■ **WORK INSTRUCTIONS**: Going down the data below, set down exactly the line with "51 125–128 (1990)]." and each line after it through the line with "[^64]: A. Yu."; no other lines.

Dataset records:
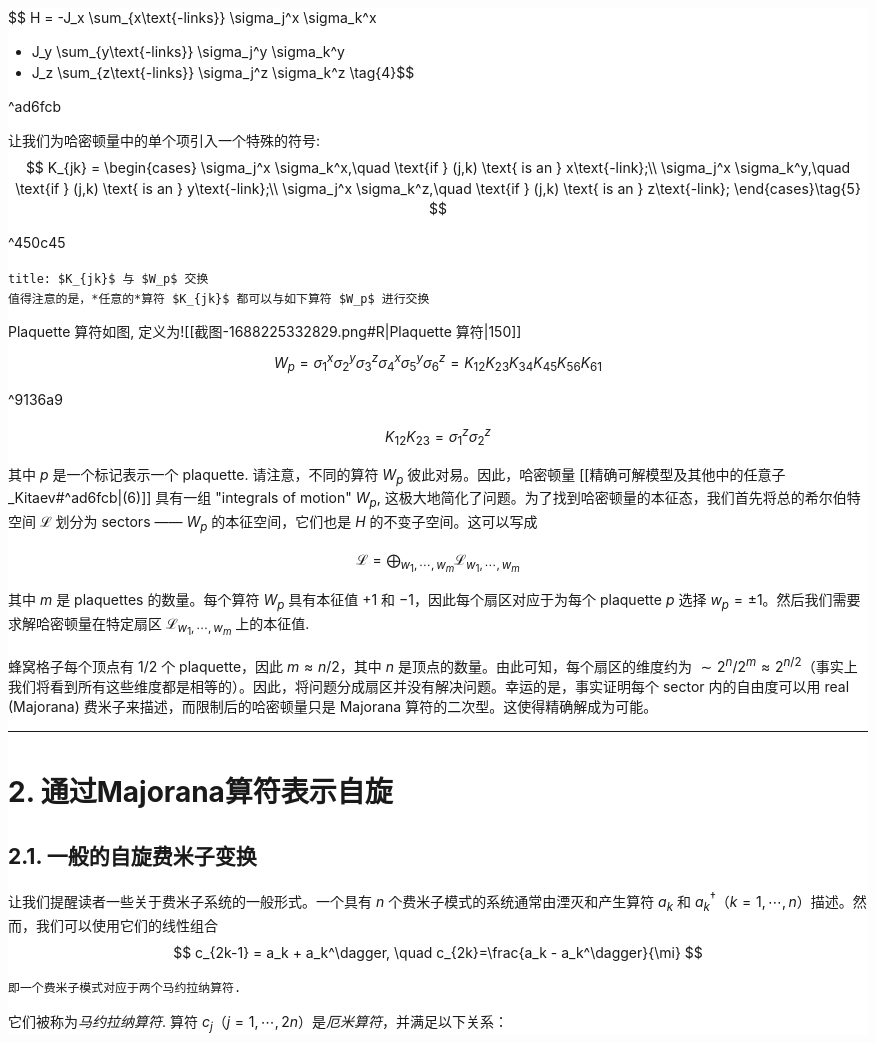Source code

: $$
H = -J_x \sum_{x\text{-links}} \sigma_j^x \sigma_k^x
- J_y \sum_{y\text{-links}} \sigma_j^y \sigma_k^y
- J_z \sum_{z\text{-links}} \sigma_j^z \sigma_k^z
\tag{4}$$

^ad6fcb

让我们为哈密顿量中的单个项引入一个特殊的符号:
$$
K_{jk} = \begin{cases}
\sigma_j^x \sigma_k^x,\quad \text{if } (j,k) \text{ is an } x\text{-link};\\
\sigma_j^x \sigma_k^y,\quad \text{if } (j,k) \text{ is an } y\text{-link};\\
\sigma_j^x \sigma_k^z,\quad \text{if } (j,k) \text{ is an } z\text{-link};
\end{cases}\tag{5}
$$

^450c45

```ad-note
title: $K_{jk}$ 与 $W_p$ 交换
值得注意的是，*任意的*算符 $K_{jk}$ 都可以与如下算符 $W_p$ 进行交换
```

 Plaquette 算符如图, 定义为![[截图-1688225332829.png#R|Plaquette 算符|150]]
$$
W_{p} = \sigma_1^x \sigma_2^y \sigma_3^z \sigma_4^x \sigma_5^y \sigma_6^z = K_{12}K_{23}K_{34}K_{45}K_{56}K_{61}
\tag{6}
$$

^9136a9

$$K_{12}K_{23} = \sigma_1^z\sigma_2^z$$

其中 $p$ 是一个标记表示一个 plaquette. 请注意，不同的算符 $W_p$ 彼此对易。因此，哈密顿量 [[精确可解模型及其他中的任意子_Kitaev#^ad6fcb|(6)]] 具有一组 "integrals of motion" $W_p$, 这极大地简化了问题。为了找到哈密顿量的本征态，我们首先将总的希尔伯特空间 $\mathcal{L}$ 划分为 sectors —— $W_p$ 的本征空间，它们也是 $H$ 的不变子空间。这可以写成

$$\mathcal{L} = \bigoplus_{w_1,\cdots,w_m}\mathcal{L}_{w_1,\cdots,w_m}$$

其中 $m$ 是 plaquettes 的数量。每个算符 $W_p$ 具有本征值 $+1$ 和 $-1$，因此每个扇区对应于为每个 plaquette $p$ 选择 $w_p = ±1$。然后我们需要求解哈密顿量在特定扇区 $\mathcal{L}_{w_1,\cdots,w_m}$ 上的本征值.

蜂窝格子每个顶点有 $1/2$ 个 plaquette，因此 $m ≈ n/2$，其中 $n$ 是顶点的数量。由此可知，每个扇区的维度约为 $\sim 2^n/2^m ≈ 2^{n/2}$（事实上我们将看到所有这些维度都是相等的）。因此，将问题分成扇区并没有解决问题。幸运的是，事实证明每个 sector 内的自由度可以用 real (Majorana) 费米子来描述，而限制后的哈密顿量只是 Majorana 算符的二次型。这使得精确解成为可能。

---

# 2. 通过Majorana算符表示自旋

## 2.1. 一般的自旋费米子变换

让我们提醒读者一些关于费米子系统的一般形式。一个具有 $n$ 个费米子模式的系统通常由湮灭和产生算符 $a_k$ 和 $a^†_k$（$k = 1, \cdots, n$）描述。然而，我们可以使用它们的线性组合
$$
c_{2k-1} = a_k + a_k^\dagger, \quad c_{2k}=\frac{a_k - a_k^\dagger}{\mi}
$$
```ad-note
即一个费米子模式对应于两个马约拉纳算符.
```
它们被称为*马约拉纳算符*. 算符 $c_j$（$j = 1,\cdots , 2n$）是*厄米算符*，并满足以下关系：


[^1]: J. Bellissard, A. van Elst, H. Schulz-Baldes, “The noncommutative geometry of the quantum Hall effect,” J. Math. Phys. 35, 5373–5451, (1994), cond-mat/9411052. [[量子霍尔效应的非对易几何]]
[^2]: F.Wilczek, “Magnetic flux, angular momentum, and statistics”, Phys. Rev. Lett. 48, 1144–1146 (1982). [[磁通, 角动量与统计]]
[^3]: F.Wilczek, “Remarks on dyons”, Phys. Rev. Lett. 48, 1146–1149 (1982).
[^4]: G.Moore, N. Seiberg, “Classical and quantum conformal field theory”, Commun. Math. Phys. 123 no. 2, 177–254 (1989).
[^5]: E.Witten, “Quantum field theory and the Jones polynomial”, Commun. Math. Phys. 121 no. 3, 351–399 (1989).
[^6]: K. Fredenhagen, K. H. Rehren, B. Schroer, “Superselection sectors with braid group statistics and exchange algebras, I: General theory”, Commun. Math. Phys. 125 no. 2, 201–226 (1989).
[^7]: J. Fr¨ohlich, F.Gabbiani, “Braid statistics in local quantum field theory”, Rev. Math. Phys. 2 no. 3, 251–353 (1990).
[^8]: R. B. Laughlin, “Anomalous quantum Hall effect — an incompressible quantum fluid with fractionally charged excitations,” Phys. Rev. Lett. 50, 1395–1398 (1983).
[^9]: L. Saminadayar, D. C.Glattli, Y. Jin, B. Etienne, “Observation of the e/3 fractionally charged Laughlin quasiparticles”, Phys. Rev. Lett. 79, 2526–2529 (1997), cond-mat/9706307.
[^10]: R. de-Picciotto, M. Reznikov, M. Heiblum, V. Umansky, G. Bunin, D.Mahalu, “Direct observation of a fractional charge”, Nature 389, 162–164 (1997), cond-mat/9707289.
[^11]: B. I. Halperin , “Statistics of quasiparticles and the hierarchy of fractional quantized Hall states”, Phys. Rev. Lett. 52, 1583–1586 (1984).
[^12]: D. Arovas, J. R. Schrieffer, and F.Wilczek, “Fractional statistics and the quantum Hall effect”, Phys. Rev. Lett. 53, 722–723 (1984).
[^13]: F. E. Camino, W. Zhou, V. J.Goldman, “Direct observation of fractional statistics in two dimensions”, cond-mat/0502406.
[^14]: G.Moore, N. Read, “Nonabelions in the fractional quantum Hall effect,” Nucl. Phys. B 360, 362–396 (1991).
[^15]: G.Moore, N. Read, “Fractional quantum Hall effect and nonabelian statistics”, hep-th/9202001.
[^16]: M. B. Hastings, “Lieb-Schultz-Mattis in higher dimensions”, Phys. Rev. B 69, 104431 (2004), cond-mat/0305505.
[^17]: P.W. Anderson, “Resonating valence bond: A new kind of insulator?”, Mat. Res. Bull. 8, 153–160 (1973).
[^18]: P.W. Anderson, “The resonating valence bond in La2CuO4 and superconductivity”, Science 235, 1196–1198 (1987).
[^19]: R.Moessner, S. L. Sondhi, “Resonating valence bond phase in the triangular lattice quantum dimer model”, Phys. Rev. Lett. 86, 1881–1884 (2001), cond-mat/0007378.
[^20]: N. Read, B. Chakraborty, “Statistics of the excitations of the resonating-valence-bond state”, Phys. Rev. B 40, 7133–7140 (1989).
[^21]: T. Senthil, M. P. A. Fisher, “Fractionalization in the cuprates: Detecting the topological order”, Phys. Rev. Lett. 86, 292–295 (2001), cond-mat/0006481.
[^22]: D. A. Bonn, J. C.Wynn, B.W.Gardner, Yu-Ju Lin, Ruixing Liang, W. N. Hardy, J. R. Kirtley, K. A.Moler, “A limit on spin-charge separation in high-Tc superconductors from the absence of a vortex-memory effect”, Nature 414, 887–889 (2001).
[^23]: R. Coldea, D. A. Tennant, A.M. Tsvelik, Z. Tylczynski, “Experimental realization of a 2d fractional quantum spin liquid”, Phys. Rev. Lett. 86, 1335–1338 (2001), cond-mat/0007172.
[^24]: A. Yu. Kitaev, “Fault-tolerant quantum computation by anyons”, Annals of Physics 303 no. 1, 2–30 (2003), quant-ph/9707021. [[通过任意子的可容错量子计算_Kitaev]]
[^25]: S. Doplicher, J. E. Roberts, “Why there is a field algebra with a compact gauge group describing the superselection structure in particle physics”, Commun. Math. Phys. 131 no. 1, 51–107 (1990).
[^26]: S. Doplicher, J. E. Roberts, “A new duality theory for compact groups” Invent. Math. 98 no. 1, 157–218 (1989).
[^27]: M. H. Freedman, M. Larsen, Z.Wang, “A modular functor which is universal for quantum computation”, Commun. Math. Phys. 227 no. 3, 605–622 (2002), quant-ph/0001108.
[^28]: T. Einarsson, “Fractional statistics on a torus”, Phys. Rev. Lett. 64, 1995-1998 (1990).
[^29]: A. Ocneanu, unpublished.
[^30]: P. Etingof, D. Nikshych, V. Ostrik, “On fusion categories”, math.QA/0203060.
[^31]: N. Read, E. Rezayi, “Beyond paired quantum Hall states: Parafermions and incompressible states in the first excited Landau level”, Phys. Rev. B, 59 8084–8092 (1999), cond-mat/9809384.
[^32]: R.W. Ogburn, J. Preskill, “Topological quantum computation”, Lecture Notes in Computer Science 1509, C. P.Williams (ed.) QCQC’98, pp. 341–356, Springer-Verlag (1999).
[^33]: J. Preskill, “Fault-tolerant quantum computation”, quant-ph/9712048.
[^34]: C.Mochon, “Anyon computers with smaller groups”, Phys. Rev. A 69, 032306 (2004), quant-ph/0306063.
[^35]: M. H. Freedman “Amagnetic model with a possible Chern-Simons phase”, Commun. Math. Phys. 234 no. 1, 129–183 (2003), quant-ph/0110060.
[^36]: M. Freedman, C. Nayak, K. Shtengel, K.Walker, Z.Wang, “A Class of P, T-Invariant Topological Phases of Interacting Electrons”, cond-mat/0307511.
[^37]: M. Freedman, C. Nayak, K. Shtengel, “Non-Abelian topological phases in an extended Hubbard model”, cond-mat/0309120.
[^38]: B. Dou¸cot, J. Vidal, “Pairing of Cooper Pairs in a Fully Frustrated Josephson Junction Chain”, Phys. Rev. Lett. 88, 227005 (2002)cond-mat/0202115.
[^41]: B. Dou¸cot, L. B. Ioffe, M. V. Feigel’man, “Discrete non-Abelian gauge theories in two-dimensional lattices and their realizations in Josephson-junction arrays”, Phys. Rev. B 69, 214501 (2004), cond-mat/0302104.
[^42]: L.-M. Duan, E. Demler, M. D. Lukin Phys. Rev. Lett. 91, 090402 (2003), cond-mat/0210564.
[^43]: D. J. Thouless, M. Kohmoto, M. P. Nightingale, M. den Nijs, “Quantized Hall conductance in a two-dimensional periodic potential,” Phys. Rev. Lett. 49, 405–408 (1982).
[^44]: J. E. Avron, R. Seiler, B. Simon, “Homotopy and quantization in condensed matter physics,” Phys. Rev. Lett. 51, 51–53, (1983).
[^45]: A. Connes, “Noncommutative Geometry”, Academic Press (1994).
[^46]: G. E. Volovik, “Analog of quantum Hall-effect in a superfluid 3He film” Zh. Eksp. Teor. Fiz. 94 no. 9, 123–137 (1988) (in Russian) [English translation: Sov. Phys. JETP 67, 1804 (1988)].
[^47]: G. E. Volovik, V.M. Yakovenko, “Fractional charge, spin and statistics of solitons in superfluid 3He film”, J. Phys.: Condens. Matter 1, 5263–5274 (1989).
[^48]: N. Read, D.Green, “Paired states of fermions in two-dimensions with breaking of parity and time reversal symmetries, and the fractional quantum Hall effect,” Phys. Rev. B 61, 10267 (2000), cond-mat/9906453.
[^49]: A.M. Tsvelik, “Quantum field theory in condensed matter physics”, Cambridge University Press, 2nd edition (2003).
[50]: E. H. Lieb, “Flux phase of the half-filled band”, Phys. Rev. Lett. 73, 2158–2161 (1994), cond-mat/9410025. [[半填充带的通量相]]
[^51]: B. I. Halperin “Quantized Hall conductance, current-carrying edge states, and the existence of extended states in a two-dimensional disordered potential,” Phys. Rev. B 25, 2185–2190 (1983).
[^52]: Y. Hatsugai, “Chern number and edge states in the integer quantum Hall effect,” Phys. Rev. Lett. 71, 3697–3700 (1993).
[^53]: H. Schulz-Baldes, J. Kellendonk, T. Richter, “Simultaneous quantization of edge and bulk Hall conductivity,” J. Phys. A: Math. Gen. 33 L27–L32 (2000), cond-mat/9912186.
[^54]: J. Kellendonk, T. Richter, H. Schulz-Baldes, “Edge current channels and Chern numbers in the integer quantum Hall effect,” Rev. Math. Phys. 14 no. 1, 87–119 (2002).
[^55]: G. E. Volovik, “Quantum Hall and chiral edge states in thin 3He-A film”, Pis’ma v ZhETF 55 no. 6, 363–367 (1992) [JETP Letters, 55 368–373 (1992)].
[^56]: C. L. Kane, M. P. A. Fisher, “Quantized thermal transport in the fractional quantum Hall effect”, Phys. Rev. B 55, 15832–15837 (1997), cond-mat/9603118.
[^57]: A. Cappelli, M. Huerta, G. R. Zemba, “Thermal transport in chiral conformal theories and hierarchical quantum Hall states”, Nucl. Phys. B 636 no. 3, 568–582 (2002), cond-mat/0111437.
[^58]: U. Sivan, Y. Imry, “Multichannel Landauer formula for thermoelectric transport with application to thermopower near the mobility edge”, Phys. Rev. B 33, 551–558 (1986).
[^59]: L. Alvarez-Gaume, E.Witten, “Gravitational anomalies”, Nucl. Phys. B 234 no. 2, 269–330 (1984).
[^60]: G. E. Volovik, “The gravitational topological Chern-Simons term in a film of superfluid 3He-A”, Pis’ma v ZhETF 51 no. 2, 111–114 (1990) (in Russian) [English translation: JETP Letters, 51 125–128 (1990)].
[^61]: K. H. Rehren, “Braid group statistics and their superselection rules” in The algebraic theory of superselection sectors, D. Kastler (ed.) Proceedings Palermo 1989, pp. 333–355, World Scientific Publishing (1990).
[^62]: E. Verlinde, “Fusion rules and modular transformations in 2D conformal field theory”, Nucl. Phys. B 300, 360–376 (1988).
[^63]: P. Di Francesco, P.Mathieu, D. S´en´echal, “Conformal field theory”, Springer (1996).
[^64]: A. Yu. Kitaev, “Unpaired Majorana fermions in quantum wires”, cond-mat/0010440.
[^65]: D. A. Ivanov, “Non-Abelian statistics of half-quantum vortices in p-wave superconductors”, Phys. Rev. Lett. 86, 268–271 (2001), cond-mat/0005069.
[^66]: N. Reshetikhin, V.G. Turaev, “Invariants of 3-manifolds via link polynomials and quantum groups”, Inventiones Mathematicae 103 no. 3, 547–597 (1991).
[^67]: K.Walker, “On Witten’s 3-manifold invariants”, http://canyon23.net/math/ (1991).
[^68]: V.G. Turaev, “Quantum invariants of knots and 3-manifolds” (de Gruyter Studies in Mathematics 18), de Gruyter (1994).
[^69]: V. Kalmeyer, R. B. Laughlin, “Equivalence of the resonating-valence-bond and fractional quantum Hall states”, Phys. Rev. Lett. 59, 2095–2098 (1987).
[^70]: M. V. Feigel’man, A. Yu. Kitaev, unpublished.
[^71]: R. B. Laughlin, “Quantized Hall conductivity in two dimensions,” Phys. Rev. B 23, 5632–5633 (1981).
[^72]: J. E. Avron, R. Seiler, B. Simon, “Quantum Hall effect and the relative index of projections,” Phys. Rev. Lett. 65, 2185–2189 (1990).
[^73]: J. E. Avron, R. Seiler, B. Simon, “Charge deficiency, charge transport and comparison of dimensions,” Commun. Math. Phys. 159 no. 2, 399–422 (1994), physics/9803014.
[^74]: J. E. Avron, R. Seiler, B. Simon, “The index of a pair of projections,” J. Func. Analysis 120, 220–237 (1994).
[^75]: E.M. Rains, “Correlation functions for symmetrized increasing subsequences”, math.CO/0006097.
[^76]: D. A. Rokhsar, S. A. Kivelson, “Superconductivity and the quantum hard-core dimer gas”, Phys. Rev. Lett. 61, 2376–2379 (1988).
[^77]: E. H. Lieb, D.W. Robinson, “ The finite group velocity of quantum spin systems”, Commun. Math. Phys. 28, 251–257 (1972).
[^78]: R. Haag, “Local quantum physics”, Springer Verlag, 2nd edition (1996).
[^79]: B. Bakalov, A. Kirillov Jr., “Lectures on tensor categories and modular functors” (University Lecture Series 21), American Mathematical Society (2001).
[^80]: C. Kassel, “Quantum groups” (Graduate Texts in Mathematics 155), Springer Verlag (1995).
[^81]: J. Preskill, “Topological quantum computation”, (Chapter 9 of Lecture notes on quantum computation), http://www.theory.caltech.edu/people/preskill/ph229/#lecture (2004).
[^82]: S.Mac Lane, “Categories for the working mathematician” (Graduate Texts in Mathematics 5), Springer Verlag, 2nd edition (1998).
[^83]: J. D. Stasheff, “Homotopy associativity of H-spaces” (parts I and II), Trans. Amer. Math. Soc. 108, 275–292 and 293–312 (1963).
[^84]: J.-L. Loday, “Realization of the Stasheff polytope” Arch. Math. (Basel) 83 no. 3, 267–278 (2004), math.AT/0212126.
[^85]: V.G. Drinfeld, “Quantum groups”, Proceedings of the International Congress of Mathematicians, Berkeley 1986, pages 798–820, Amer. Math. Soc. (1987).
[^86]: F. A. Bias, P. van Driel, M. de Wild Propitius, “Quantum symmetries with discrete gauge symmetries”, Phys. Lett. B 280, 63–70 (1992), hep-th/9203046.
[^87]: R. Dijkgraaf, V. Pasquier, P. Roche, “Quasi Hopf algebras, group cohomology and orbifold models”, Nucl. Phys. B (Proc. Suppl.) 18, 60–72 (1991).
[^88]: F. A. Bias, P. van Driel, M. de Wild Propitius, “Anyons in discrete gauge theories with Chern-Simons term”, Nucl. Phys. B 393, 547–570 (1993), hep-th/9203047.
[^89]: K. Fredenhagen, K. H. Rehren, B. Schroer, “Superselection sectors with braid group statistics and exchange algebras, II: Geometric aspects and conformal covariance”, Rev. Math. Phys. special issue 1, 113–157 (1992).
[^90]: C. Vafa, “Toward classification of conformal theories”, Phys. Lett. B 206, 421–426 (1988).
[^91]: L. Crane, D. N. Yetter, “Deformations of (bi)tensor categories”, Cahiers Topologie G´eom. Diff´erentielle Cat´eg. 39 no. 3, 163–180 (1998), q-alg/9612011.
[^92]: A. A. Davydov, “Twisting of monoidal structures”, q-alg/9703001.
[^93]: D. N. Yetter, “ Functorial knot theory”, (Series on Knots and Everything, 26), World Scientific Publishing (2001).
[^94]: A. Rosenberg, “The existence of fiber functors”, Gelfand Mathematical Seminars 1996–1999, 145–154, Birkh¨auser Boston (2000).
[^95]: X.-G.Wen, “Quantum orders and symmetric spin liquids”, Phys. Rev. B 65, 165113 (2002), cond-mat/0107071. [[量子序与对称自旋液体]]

■ **WRITTEN SOLUTION**:
[^60]: G. E. Volovik, “The gravitational topological Chern-Simons term in a film of superfluid 3He-A”, Pis’ma v ZhETF 51 no. 2, 111–114 (1990) (in Russian) [English translation: JETP Letters, 51 125–128 (1990)].
[^61]: K. H. Rehren, “Braid group statistics and their superselection rules” in The algebraic theory of superselection sectors, D. Kastler (ed.) Proceedings Palermo 1989, pp. 333–355, World Scientific Publishing (1990).
[^62]: E. Verlinde, “Fusion rules and modular transformations in 2D conformal field theory”, Nucl. Phys. B 300, 360–376 (1988).
[^63]: P. Di Francesco, P.Mathieu, D. S´en´echal, “Conformal field theory”, Springer (1996).
[^64]: A. Yu. Kitaev, “Unpaired Majorana fermions in quantum wires”, cond-mat/0010440.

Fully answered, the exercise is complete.